Testo completo
OGH 6Ob1530/92
- Dokumenttyp: Entscheidungstext
- Entscheidungsdatum: 25.03.1993
Kopf
Der Oberste Gerichtshof hat durch den Senatspräsidenten des Obersten Gerichtshofes Dr.Vogel als Vorsitzenden sowie durch die Hofräte des Obersten Gerichtshofes Dr.Schobel, Dr.Redl, Dr.Kellner und Dr.Schiemer als weitere Richter in der Rechtssache der klagenden Partei Brigitte W*****, vertreten durch Dr.Peter Knirsch, Rechtsanwalt in Wien, wider die beklagte Partei F***** Warenverkehrsanstalt ***** vertreten durch Dr.Erich Zeiner, Rechtsanwalt in Wien, wegen 153.012,40 S samt Nebenforderungen, infolge außerordentlicher Revision der beklagten Partei gegen das Urteil des Oberlandesgerichtes Wien als Berufungsgerichtes vom 17. Dezember 1991, AZ 11 R 209/91 (ON 59), den
Beschluß
gefaßt:
Spruch
Die außerordentliche Revision der beklagten Partei wird gemäß § 508a Abs 2 ZPO mangels der Voraussetzungen des § 502 Abs 1 ZPO zurückgewiesen (§ 510 Abs 3 ZPO).
Begründung
Begründung:
Die Beklagte ist als Hauseigentümerin Wasserabnehmerin iS des Wiener Wasserversorgungsgesetzes 1960. Nach § 15 dieses Gesetzes trifft sie die Pflicht zur Obsorge für die Erhaltung der Innenanlagen in einem gefahrlosen Zustand und im Zusammenhang damit die Pflicht zur regelmäßigen Dichtheitsprüfung.
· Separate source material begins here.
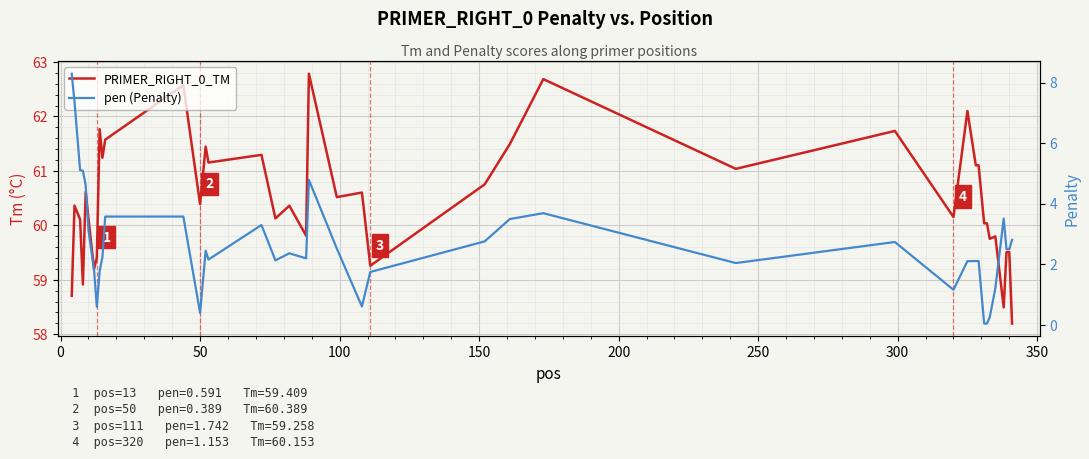

Reading left to right, list all the values displayed in this chart.

PRIMER_RIGHT_0_TM: 58.7	60.4	60.1	58.9	60.6	60.1	59.2	59.4	61.8	61.2	61.6	62.6	60.4	61.4	61.2	61.3	60.1	60.4	59.8	62.8	60.5	60.6	59.3	60.8	61.5	62.7	61.0	61.7	60.2	62.1	61.1	61.1	60.0	60.0	59.8	59.8	58.5	59.5	59.5	58.2
pen (Penalty): 8.3	7.4	5.1	5.1	4.6	3.1	1.8	0.6	1.8	2.2	3.6	3.6	0.4	2.4	2.2	3.3	2.1	2.4	2.2	4.8	2.5	0.6	1.7	2.8	3.5	3.7	2.0	2.7	1.2	2.1	2.1	2.1	0.0	0.0	0.2	1.2	3.5	2.5	2.5	2.8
Diese Vorschriften dienen, wie aus § 12 Abs 5 dieses Gesetzes abzuleiten ist, auch dem Schutz des Eigentums Dritter. In diesem Sinn sind die Vorschriften Schutzgesetze im Sinne des § 1311 ABGB. Auf dieser Grundlage haben die Vorinstanzen die Ersatzpflicht der Beklagten ohne Rechtsirrtum bejaht.
Die in der außerordentlichen Revision aufgeworfenen Fragen nach den allgemeinen Voraussetzungen für die Anwendung des Anscheinsbeweises nach den Voraussetzungen für die Annahme einer unzulässigen unmittelbaren Zuleitung iS des § 364 Abs 2 ABGB und nach der Analogiefähigkeit des verschuldensunabhängigen Ausgleichsanspruchs gemäß § 364 a ABGB auf Fälle des § 364 Abs 2 ABGB sind für die Entscheidung des anhängigen Rechtsstreites nicht entscheidend.
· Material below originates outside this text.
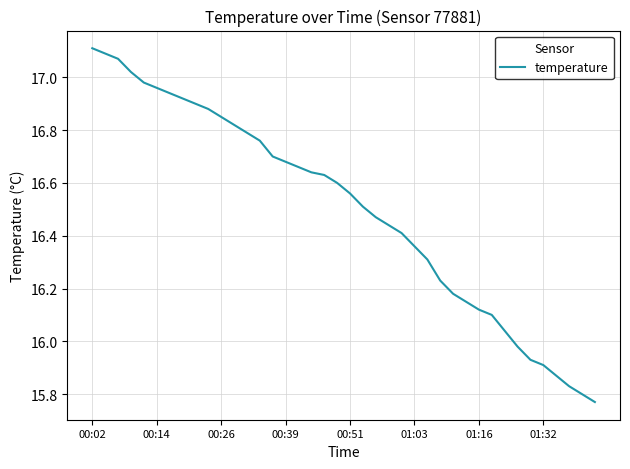

What is the difference between the maximum and minimum values?

1.3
Die Innenanlage des auf dem (höher gelegenen) Grund der Beklagten errichteten Hauses waren schadhaft. Auf dem (tiefer gelegenen ) Gebäude der Klägerin traten - vorher nicht beobachtete - Feuchtigkeitsschäden auf. Die Vorinstanzen haben - ohne Verstoß gegen die Denkgesetze - in den festgestellten örtlichen, zeitlichen und modalen Umständen hinreichende Indizien für die Ursächlichkeit der seitens der Beklagten unbemerkt gebliebenen und unbehoben gelassenen Mängel ihrer Wasserleitungs-Innenanlagen für die Nässeschäden im Haus der Klägerin erblickt. Die Beklagte hat keine Umstände zu erweisen vermocht, aus denen sie ohne Verschulden gehindert gewesen wäre, ihren Verpflichtungen nach dem Wiener WasserversorgungsG 1960 nachzukommen.